Recently, CBC aired a documentary on Canadian companies hiring grads as ‘in terms’ and not paying any wages, so about 300,000 Canadian grads are working for free. Bell was one of these companies.

The U.S. now has a $1 trillion in student loan debt. The Canadian student loan debt is estimates at $22 billion!

How will a Canadian post-secondary graduate pay off their student loan while unemployed or working on minimum wage, because they can’t get work in their field?

Thousands of teachers, even engineers graduates, and can’t find work. Years after graduating from university, young women in Canada are working in coffee shops for minimum wage.

Some countries in Europe, however, invest in their future. In Germany, for example, university education is free, always was, no student loans. Every large company takes apprentices and lets them finish their four years in the same company. Many of these young people are then hired by the same company. Apprenticeship originated in Germany. Also, students have the option to have a finish in high school at age 16 to proceed to an apprenticeship.

The Canadian education system must incorporate skills that enhance student employability directly into the curriculum. Education and work-related training must be combined. This would allow youth to find jobs while in school and close the learning gap that exists when students transition into the work world.
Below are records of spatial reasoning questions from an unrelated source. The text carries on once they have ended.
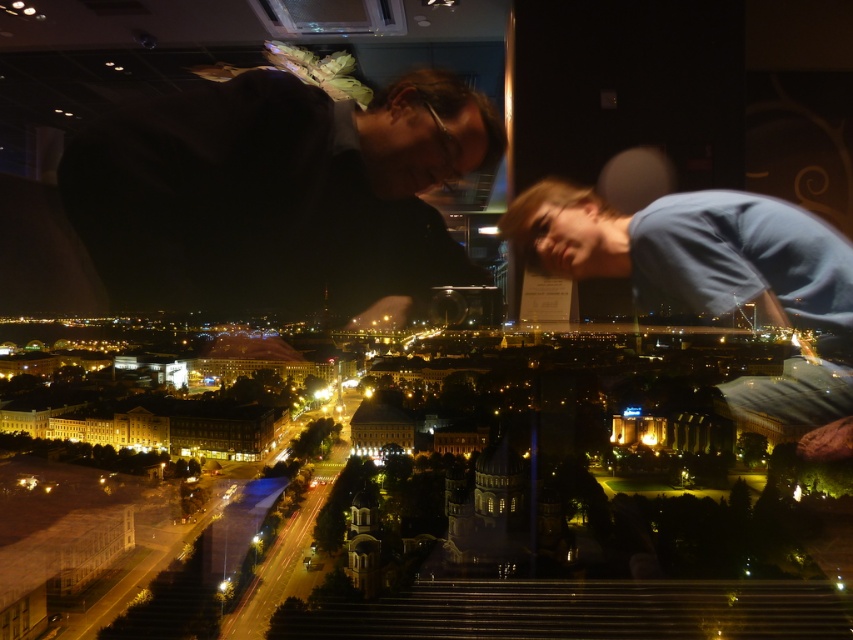
You are standing at the observation deck and see two people in front of you. One is wearing a dark matte shirt at upper left and the other a blue cotton shirt at upper right. Which person is closer to you?

The dark matte shirt at upper left is closer to you because the blue cotton shirt at upper right is behind it.

You are standing at the observation deck and see two points in the city lights below. The first point is at coordinates point (372, 124) and the second is at point (721, 284). Which point is closer to you?

Point (372, 124) is further to the camera than point (721, 284). Therefore, the point closer to you is point (721, 284).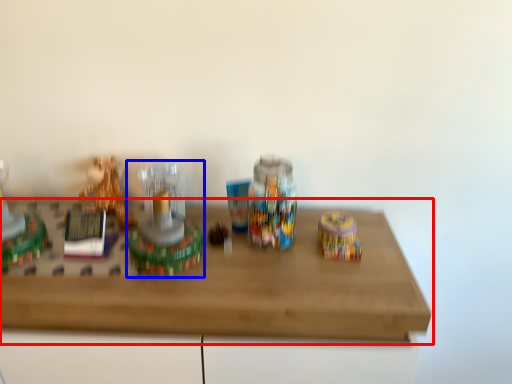
Question: Among these objects, which one is farthest to the camera, table (highlighted by a red box) or toy (highlighted by a blue box)?

Choices:
 (A) table
 (B) toy

Answer: (B)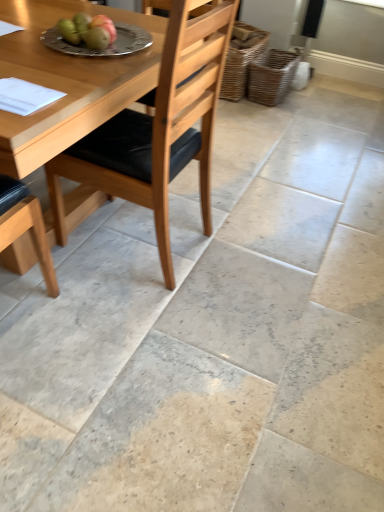
Locate an element on the screen. vacant area situated to the left side of green matte pear at upper left, which appears as the 2th fruit when viewed from the left is located at coordinates (31, 45).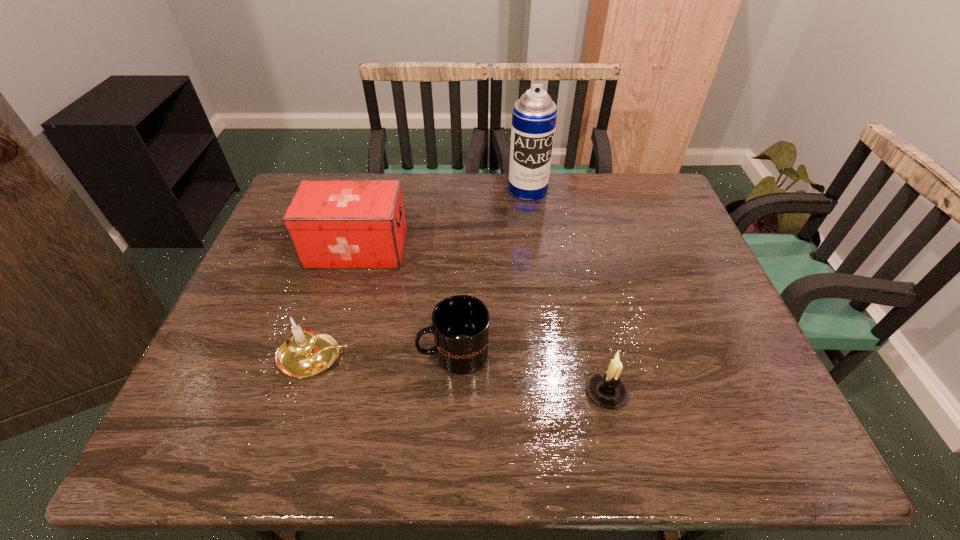
Locate an element on the screen. This screenshot has height=540, width=960. free location that satisfies the following two spatial constraints: 1. on the label side of the tallest object; 2. on the handle side of the first-aid kit is located at coordinates (536, 249).

In order to click on free space that satisfies the following two spatial constraints: 1. on the label side of the second object from right to left; 2. with the handle on the side of the third object from left to right in this screenshot , I will do `click(549, 353)`.

Where is `free space that satisfies the following two spatial constraints: 1. on the handle side of the rightmost object; 2. on the left side of the second farthest object`? free space that satisfies the following two spatial constraints: 1. on the handle side of the rightmost object; 2. on the left side of the second farthest object is located at coordinates (316, 392).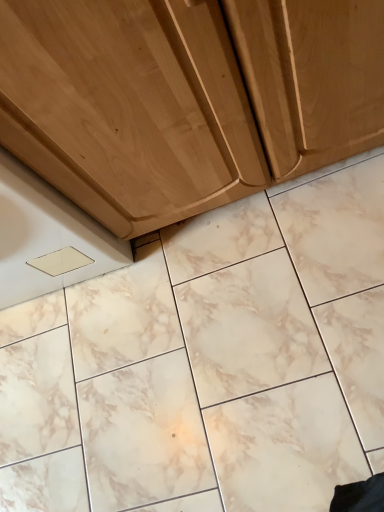
Describe the element at coordinates (186, 98) in the screenshot. I see `wooden cabinet at upper center` at that location.

Measure the distance between point (53, 84) and camera.

The depth of point (53, 84) is 23.66 inches.

Find the location of a particular element. The width and height of the screenshot is (384, 512). wooden cabinet at upper center is located at coordinates (186, 98).

Image resolution: width=384 pixels, height=512 pixels. I want to click on wooden cabinet at upper center, so click(186, 98).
The Harper government needs to legislate the apprenticeship program and think more about our own children and their future than always acting in the interest of big industry.

Foreign workers are snapping up jobs and our Canadian youth are on the streets, jobless.

I doubt that a Canadian university graduate who put four, five or even seven years into difficult studies, stress and student loan debt does not want to be interdependent and working.

Show the government where our priorities are — with our children or the big industry?